Over the past 30 years income has become less equally distributed among the nation’s households. One widely used measure of inequality, the Gini index, ranges between 0 and 1, with 0 denoting complete equality (every household has the same income) and 1 complete inequality (one household receives the entire national income and all others receive nothing). The U.S. Census Bureau reports that income inequality based on the Gini index has increased by about 16% in the past three decades, from 0.404 in 1980 to 0.469 in 2011.
Consistent with this increase, there has been shrinkage over time in the share of households in the U.S. that have an annual income that falls within 67% to 200% of the national median, which are the boundaries used in this report to define middle-income households. In 1980, 54% of the nation’s households fell within this statistically defined middle; by 2010, just 48% did. The decline in the share of middle-income households is largely accounted for by an increase in the share of upper-income households.
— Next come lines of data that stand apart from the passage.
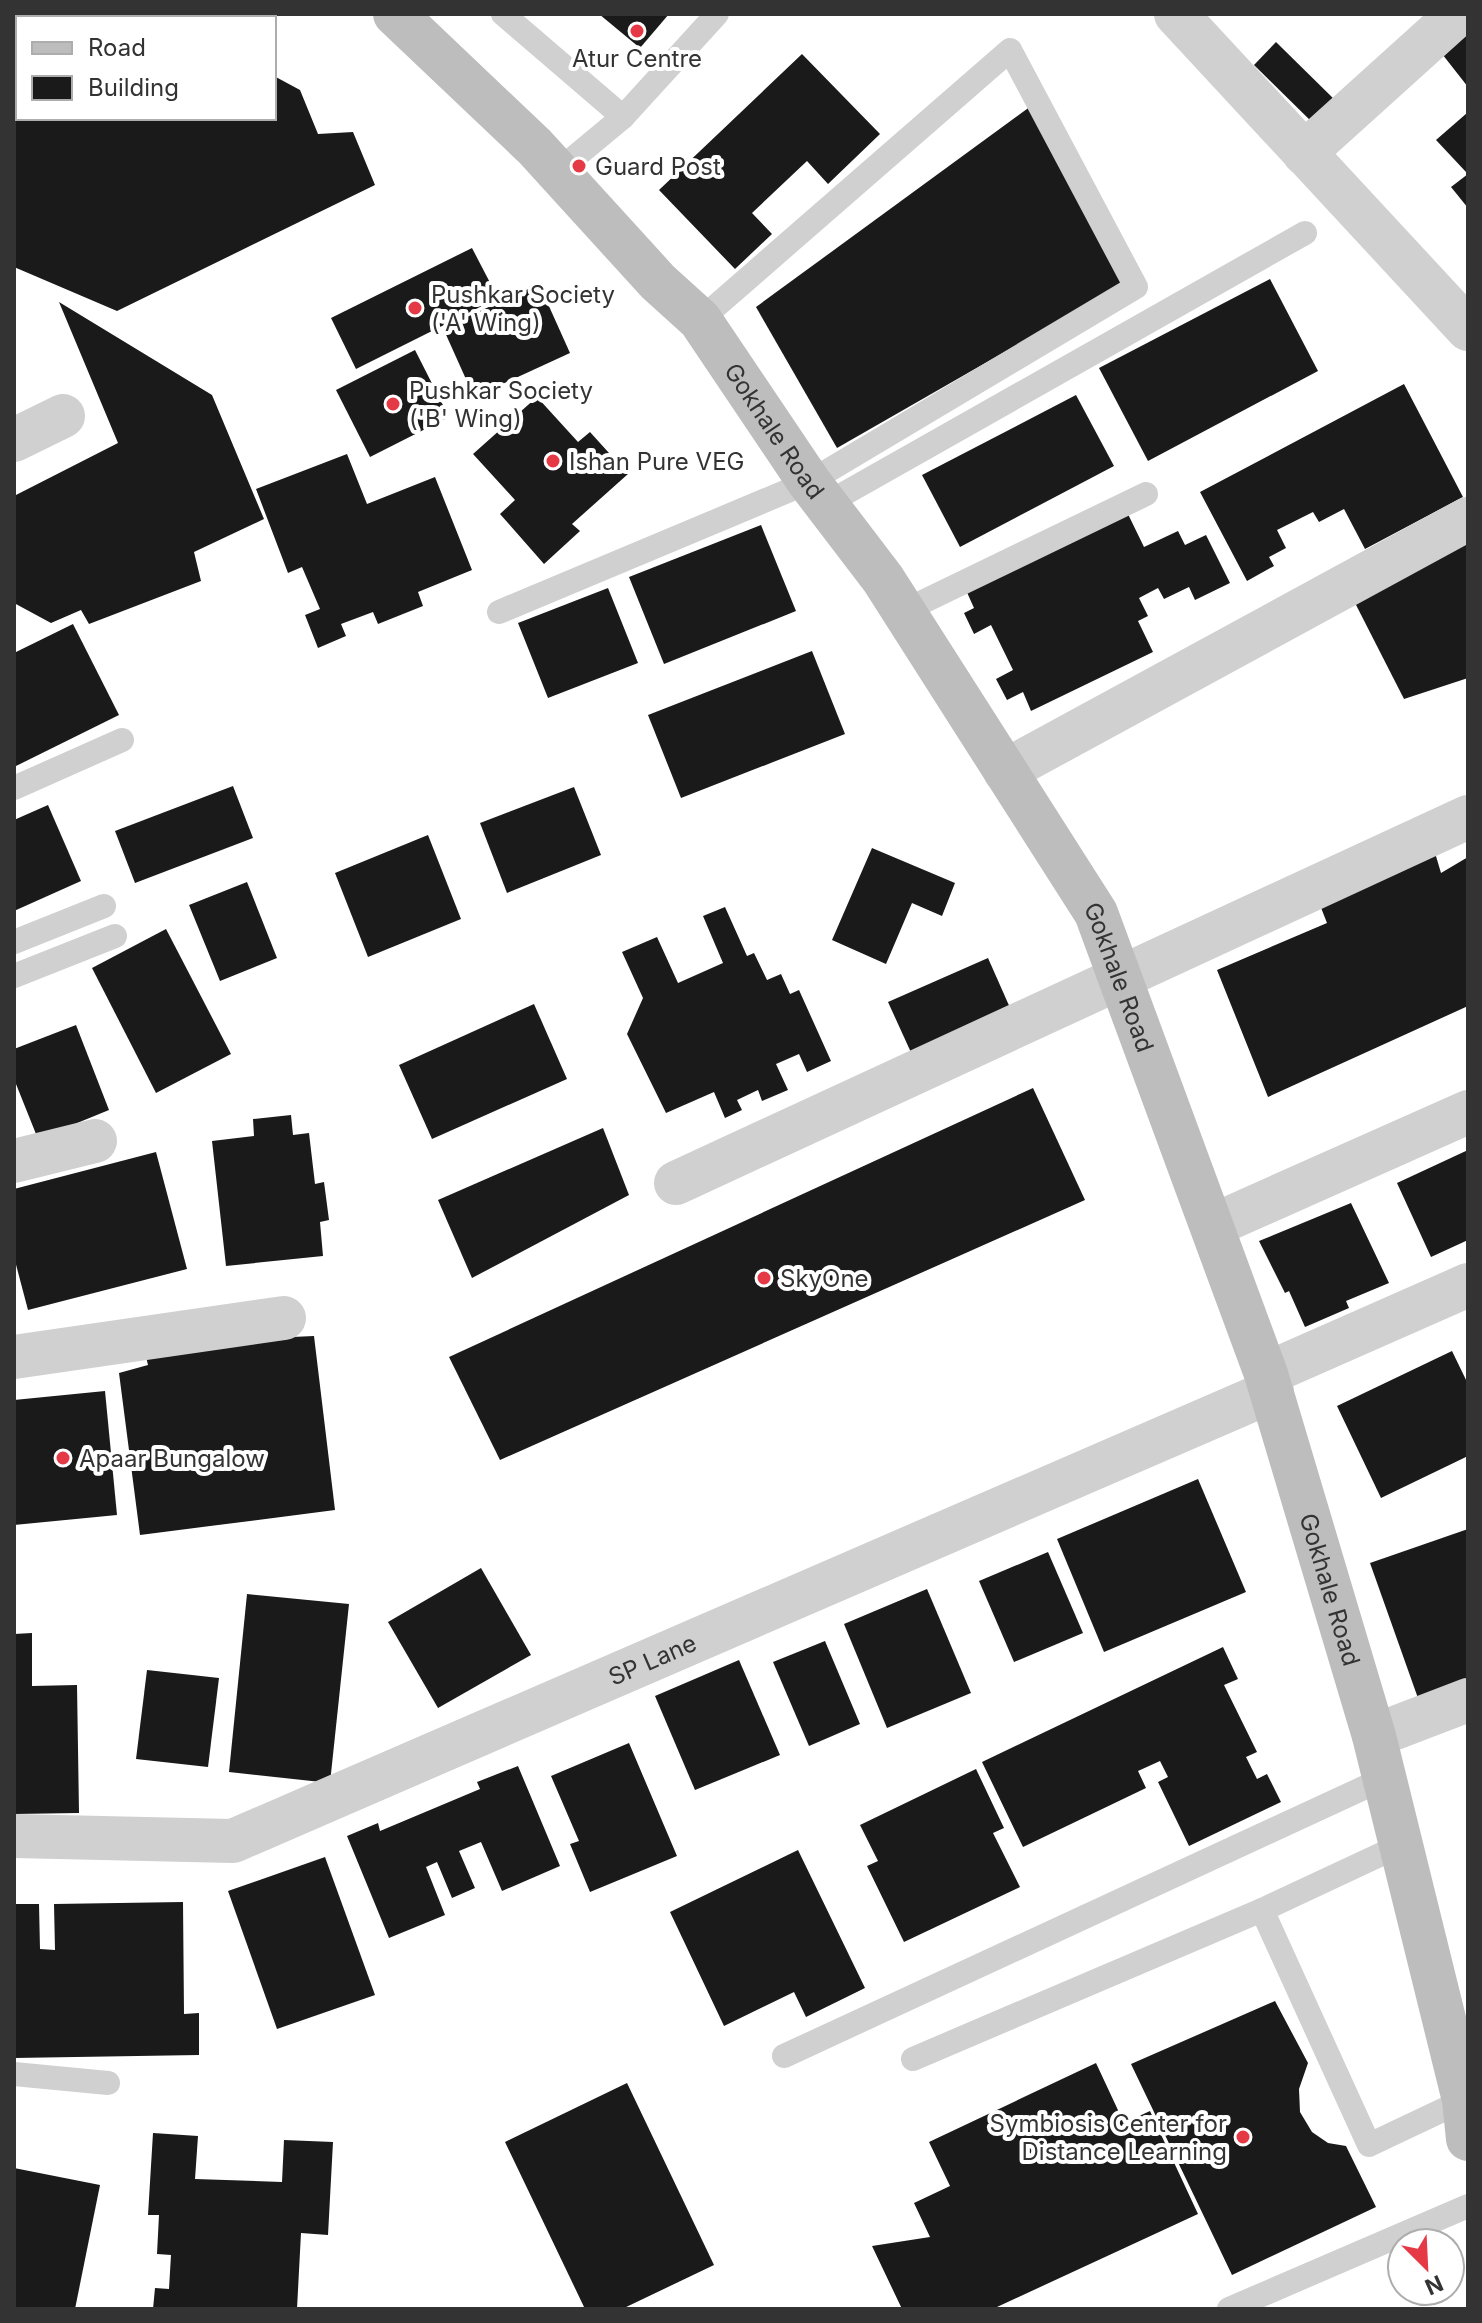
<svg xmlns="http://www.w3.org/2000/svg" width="1482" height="2323" viewBox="0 0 1482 2323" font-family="Inter,sans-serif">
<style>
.building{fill:#1a1a1a}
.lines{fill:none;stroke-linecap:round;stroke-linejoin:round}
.lane{stroke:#d0d0d0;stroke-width:24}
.street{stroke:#d0d0d0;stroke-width:44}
.secondary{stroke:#bdbdbd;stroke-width:44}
.poi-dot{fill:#e63946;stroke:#fff;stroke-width:3}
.labels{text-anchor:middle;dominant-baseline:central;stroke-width:8;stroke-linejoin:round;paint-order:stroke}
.poi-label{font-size:24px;fill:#333;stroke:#fff;text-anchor:start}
.street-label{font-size:24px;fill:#333;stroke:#fff}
</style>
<rect width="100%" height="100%" fill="#fff"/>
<g class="building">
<polygon points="54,14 131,14 155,16 155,18 51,18"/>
<polygon points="599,14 669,14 640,48"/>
<polygon points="1468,28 1468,87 1439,50"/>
<polygon points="1276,42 1339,104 1317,127 1254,65"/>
<polygon points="802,54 880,134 828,184 807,161 752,213 772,234 735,269 659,190"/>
<polygon points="18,69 18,118 274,118 274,76 300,90 318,134 353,132 375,185 117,311 14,267 14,75"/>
<polygon points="1031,106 1125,283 837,448 756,307"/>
<polygon points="1467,113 1468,170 1466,172 1436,140"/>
<polygon points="1468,174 1468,208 1451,187"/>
<polygon points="472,248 498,298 356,369 331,318"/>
<polygon points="1270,279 1318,371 1148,461 1099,368"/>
<polygon points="539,284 570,353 474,397 443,328"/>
<polygon points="59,302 212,395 264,519 194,552 201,581 89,624 81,610 51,623 14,603 14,496 118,443"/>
<polygon points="415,350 449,417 370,457 336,390"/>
<polygon points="1404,384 1463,497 1365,549 1344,509 1319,522 1313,512 1277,530 1286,548 1269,557 1274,566 1247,581 1200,492"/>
<polygon points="1076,395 1114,466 960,547 922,475"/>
<polygon points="537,397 578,442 590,432 628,474 572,524 580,531 544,564 500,514 515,500 473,454"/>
<polygon points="347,454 367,504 435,477 472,570 418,592 423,606 378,624 373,612 341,624 346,636 318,648 305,615 320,609 302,567 288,573 256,489"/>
<polygon points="1126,510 1144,547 1178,531 1185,545 1206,535 1230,583 1195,600 1189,587 1164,599 1158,588 1139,598 1148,616 1138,621 1153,652 1031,711 1023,692 1007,700 996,679 1013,670 991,625 974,634 964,613 974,608 965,588"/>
<polygon points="761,525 796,611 664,664 629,577"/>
<polygon points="1468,537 1468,678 1404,699 1353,599"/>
<polygon points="608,588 638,663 548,698 518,623"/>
<polygon points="73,624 119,715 14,767 14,653"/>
<polygon points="812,651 845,734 681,798 648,715"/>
<polygon points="233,786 253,838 135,883 115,831"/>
<polygon points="574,787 601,855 507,893 480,823"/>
<polygon points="48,805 81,881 14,911 14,820"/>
<polygon points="428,835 461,919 368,957 335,873"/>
<polygon points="1433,846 1441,873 1468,857 1468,1006 1268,1097 1217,970 1327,923 1318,900"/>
<polygon points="872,848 955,883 942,916 912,903 886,964 832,940"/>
<polygon points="247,882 277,958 220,981 189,905"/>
<polygon points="725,907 747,956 754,953 767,980 781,974 790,994 799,990 831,1061 807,1072 799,1054 776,1064 788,1090 762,1101 758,1090 737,1100 742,1110 725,1118 714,1092 666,1113 627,1034 643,998 622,952 657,937 678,983 723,963 703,916"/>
<polygon points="166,929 231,1054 156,1093 92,968"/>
<polygon points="988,958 1011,1010 914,1059 888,1002"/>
<polygon points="534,1004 567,1079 432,1139 399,1065"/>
<polygon points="76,1025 109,1110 38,1139 14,1079 14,1049"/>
<polygon points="1033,1088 1085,1200 500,1460 449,1357"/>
<polygon points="291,1115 293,1135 309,1133 315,1184 324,1182 329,1220 320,1222 323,1256 226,1266 212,1141 254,1136 253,1119"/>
<polygon points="603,1128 629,1195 472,1278 438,1200"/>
<polygon points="1468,1150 1468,1240 1431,1257 1397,1183"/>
<polygon points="156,1152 187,1269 28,1310 14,1257 14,1189"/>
<polygon points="1351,1203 1389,1283 1346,1301 1349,1308 1305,1327 1289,1291 1285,1293 1259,1241"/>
<polygon points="314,1336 335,1510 140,1535 119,1373 148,1365 143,1344"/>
<polygon points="1452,1351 1468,1384 1468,1456 1381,1498 1337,1406"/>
<polygon points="105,1391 117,1515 14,1525 14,1400"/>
<polygon points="1198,1479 1246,1592 1104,1652 1057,1539"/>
<polygon points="1468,1529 1468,1684 1419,1701 1370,1563"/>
<polygon points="1048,1552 1083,1633 1014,1662 979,1581"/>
<polygon points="481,1568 531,1655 438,1708 388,1622"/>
<polygon points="927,1589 971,1693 887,1728 844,1624"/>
<polygon points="247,1594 349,1604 330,1783 229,1772"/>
<polygon points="32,1633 32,1686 77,1685 79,1813 14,1814 14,1634"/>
<polygon points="825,1641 860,1724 809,1746 773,1662"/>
<polygon points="1223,1647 1238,1679 1224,1685 1257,1752 1246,1757 1257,1779 1267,1774 1281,1802 1189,1846 1158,1782 1168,1777 1160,1761 1138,1771 1146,1788 1023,1847 982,1762"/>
<polygon points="739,1660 780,1755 695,1790 655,1696"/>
<polygon points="147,1670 219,1678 208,1767 136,1759"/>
<polygon points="629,1743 677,1856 590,1892 570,1844 579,1841 551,1776"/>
<polygon points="518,1766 560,1866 502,1891 481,1842 459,1851 475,1888 452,1898 437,1862 426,1867 445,1915 389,1938 347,1836 378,1823 380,1831 480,1789 477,1782"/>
<polygon points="976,1769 1004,1828 993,1833 1020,1887 904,1942 867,1866 878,1861 860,1825"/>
<polygon points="798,1850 865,1988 806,2017 794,1992 724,2026 670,1912"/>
<polygon points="325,1857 375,1995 277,2029 228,1891"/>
<polygon points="183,1902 184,2014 199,2013 199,2055 14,2058 14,1904 39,1904 40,1949 55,1950 54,1904"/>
<polygon points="1275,2001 1308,2063 1299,2089 1300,2112 1312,2132 1328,2143 1346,2146 1376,2207 1232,2275 1131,2064"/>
<polygon points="1096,2063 1124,2123 1150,2111 1198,2214 997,2307 998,2309 902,2309 872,2246 930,2237 914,2203 950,2186 929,2142"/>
<polygon points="627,2083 714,2265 622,2309 585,2309 505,2142"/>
<polygon points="153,2133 198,2136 195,2179 282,2182 284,2140 333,2142 328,2235 301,2233 297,2309 153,2309 155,2288 169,2289 171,2255 157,2254 159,2215 148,2215"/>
<polygon points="14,2168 100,2185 75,2309 14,2309"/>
</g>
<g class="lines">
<g class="lane">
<polyline points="503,14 623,117"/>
<polyline points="558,171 623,117 717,14"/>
<polyline points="826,504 1305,233"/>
<polyline points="904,611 1146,494"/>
<polyline points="499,612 809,482 1136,287 1010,50 700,320"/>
<polyline points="14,788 122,740"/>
<polyline points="14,942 104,906"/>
<polyline points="14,976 115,936"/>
<polyline points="1262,1910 1369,2145 1464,2100"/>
<polyline points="784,2056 1385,1778"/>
<polyline points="913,2059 1262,1910 1401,1845"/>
<polyline points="14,2074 108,2083"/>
<polyline points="1229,2309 1468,2206"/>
</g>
<g class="street">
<polyline points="1176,14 1468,329"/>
<polyline points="1304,153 1458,14"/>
<polyline points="14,440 63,416"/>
<polyline points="1005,771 1468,519"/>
<polyline points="14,1161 95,1141"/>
<polyline points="676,1183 1468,817"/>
<polyline points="1212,1226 1468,1112"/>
<polyline points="14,1357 284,1318"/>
<polyline points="1266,1374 1468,1285"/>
<polyline points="1374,1736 1468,1700"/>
<path id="s1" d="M14,1836L233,1841L1272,1391"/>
</g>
<path class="secondary" id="s2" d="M395,14L535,147L658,282L700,320L809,482L883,579L1096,913L1266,1374L1374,1736L1464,2100L1468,2139"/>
</g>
<g class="poi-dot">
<circle cx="637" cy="31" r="8"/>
<circle cx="579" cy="166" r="8"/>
<circle cx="415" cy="308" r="8"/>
<circle cx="393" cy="404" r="8"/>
<circle cx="553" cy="461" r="8"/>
<circle cx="764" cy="1278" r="8"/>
<circle cx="63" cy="1458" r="8"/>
<circle cx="1243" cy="2137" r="8"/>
</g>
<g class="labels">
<g class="poi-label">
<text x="637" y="58" text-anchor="middle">Atur Centre</text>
<text x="595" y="166">Guard Post</text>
<text x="431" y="294">Pushkar Society<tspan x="431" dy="28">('A' Wing)</tspan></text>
<text x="409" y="390">Pushkar Society<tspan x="409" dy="28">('B' Wing)</tspan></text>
<text x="569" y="461">Ishan Pure VEG</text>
<text x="780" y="1278">SkyOne</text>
<text x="79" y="1458">Apaar Bungalow</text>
<text x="1227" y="2123" text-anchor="end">Symbiosis Center for<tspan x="1227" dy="28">Distance Learning</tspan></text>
</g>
<g class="street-label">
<text stroke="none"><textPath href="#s2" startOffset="566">Gokhale Road</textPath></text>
<text stroke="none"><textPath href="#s2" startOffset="1214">Gokhale Road</textPath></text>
<text stroke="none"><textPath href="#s2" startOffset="1862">Gokhale Road</textPath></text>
<text stroke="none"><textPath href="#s1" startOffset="676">SP Lane</textPath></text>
</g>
</g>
<rect width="1482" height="2323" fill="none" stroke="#333333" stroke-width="32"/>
<rect x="16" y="16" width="260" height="104" fill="#ffffff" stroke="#adadad" stroke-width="2"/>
<rect x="32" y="42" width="40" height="12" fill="#bdbdbd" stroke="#adadad" stroke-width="2"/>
<text x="88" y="56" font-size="24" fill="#333333">Road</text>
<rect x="32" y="76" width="40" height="24" fill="#1a1a1a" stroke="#adadad" stroke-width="2"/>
<text x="88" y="96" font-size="24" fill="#333333">Building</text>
<g transform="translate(1426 2267) rotate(156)"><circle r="38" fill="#ffffff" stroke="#adadad" stroke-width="2"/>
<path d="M0-6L14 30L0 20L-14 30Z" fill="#e63946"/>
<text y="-12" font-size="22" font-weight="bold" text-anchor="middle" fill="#333333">N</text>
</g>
</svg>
The share of households in the upper end of the income distribution rose from 15% in 1980 to 20% in 2010.
With fewer households now in the middle income group, it’s not surprising that there are now also more census tracts in which at least half of the households are either upper income or lower income. In 2010, 24% of all census tracts fell into one category or the other—with 18% in the majority lower-income category and 6% in the majority upper-income category. Back in 1980, 15% of all census tracts fell into one category or the other—with 12% majority lower and 3% majority upper.
To be sure, even with these increases over time in the shares of tracts that have a high concentration of households at one end of the income scale or the other, the vast majority of tracts in the country—76%—do not fit this profile. Most of America’s neighborhoods are still mostly middle income or mixed income—just not as many as before.